Para Botelho, da Bosch, é contraditório que um setor que passou anos em busca de mercados consistentes não consiga se beneficiar plenamente pelos sucessivos recordes de produção da indústria automobilística nacional. "Estamos perdendo oportunidade de crescimento", afirma. Na Bosch, o índice de nacionalização fica acima de 70%, sem variação significativa até o momento e o foco na política "local para local" está mantido. Contudo, surge outra preocupação relacionada à cadeia de suprimentos que, pressionada pela concorrência dos importados ou por custos crescentes, deixou de investir nos últimos anos. "A cadeia está trabalhando a pleno vapor e volumes adicionais (de componentes que seriam fornecidos por essas empresas) têm sido comprados lá fora", diz.

 

A americana BorgWarner, que fornece turbocompressores para motores, sentiu, assim como a Bosch, queda significativa nos volumes exportados e não vê perspectiva de melhora no curto e médio prazos. Até 2008, 25% do faturamento era gerado por embarques para América Latina, Europa e Estados Unidos. Hoje, essa fatia está em 10%. Na Bosch, a participação de 50% das exportações há quatro anos foi reduzida a menos de 20%. A BorgWarner também ainda não alterou o índice de nacionalização de seus sistemas - em torno de 80% -, mas alerta que, mantidas as atuais condições, não haverá outra saída senão importar. "Como precisamos sempre buscar competitividade, não teremos alternativa a não ser importar mais caso essa situação não se reverta", diz o diretor-geral Arnaldo Iezzi Jr.

 

O câmbio vem ampliando o estrago na balança comercial.
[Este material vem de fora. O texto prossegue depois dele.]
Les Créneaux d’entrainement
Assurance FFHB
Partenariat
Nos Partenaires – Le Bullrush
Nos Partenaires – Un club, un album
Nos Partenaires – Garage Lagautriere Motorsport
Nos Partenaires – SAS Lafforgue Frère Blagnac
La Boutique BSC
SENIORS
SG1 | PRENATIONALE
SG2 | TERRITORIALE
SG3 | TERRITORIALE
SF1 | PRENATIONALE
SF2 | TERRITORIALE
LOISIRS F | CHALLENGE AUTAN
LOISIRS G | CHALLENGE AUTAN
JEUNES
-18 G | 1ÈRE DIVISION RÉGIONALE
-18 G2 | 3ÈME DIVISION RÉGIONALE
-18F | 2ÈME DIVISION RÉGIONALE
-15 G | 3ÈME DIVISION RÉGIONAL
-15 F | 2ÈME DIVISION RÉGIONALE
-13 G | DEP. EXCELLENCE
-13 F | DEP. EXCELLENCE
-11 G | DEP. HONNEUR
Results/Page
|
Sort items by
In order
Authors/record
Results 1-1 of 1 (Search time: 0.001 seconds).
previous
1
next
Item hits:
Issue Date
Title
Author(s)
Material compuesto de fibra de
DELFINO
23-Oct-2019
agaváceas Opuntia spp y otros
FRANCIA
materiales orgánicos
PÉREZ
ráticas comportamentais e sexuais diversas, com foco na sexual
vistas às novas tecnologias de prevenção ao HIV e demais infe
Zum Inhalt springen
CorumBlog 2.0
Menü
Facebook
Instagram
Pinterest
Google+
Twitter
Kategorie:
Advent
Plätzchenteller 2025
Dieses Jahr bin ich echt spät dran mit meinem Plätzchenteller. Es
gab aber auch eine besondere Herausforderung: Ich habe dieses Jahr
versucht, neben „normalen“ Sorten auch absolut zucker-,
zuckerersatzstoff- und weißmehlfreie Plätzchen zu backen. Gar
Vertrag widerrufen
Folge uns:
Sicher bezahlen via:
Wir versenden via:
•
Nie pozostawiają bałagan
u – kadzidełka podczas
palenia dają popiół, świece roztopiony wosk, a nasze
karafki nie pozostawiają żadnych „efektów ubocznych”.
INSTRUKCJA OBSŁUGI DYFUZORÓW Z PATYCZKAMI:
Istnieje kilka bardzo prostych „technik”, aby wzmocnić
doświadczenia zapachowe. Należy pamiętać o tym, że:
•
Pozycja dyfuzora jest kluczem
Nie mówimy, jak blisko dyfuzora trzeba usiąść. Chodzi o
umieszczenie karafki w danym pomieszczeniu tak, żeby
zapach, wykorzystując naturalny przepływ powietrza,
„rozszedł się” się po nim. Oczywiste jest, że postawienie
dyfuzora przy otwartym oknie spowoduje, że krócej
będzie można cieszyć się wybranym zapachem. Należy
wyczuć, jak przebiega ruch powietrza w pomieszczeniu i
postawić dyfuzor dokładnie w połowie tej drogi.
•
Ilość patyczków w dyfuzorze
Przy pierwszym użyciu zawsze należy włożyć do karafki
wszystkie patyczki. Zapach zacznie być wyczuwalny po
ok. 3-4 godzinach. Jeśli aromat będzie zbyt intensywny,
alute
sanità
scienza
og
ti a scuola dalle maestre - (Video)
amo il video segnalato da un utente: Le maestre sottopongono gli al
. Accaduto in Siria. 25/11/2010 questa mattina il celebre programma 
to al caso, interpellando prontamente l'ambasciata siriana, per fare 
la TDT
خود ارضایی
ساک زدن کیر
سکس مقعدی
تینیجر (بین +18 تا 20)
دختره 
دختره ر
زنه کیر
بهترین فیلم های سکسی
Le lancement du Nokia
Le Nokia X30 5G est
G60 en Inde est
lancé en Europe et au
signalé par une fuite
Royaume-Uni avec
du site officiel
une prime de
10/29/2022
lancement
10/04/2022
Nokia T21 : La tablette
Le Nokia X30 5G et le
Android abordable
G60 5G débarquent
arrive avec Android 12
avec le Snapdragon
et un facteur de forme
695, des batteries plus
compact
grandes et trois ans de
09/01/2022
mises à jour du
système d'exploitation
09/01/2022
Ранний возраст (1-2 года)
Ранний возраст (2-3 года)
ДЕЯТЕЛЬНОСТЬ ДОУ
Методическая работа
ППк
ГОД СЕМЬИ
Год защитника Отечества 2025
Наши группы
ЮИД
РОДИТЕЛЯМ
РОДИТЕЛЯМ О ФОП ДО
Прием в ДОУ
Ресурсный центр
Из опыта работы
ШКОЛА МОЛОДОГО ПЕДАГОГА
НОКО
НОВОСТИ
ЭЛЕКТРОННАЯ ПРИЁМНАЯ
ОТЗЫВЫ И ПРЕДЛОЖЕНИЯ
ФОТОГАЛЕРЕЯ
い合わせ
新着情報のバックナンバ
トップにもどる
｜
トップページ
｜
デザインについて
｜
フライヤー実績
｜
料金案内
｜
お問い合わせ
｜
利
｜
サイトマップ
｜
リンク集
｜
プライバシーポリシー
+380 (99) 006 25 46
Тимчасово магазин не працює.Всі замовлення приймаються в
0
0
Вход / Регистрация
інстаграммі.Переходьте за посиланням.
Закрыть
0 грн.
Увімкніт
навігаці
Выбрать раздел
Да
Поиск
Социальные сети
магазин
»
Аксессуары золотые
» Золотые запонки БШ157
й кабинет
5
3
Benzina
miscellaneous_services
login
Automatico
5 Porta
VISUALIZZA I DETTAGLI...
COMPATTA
Historicamente superavitária - houve registro de déficit anos atrás, porém não da magnitude atual -, a indústria tem assistido ao efeito negativo da combinação de queda nas exportações e aumento das importações. No ano passado, segundo dados do Sindipeças, o déficit alcançou o recorde de US$ 3,5 bilhões, com compras externas de US$ 13,1 bilhões e embarques de US$ 9,6 bilhões. Foi o quarto ano consecutivo de saldo negativo.

 

Para o diretor-geral Honeywell Turbo Technologies, José Rubens Vicari, o calcanhar de aquiles da indústria de autopeças não está limitado ao câmbio. "Alta carga tributária, gargalos de logística, encargos sociais e ajustes de salário acima dos níveis da inflação colocam o setor em grande desvantagem perante outros países", enumera o executivo. Assim, a solução para retomada da competitividade das peças nacionais dependeria de uma política industrial efetiva.